But like many of the changes distance lawyering has rendered to the business, this may not be a bad thing.
Hopefully, many practicing attorneys have discovered that working remotely combines convenience with cost-cutting, while at the same time hastening the adoption paperless office. The same is true of potential clients, who now don’t have to drive to your office, pay for parking, wait in the lobby, etc.
Some things do go missing without person-to-person contact, especially in first meetings or intense litigation conferences. So there are a number of tools lawyers and their clients can use to make sure that the lawyer has all the necessary information available to represent the client.
If you or your firm has spent the money on a big-ticket CRM, many of those functions are built in to that platform. But there are other, more cost-effective ways to accomplish the same functions.
Gathering information via online forms is easy and cost-effective. Check out Gravity Forms, Survey Monkey, or built-in functions in Word. Paid form builders like Joptform can encrypt these documents.
Instead of linking to a lengthy form when a potential client hits the “contact” button on the website, that action could could trigger an automatic email to the inquiring party that links to your calendar to “schedule a consultation”, along with a few questions. Pre-screening questions could include conflicts checks. If the client is not a good fit, the lawyer sends a non-engagement letter.

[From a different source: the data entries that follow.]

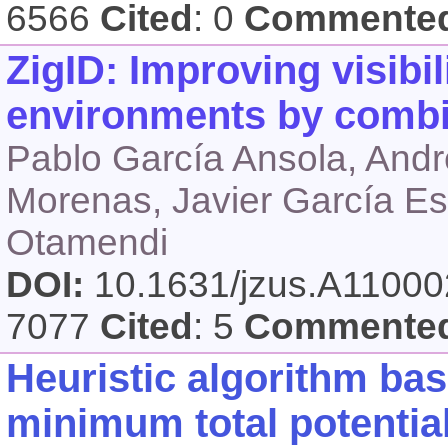
6566
Cited
: 0
Commente
ZigID: Improving visibili
environments by comb
Pablo García Ansola, André
Morenas, Javier García Es
Otamendi
DOI:
10.1631/jzus.A1100
7077
Cited
: 5
Commente
Heuristic algorithm bas
minimum total potentia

The lawyer can use the online consultation to ask the needed questions and fill in the firm’s appropriate forms.
Once engaged, security considerations come to the fore. Clients will need to deliver documents to the lawyer without contact, over email. Now is the time to encrypt everything, if you haven’t already done so.
Adobe’s PDF creator is expensive but allows lawyers to create personalized, secure fill-in-the-blanks forms that will drive down the cost of obtaining information.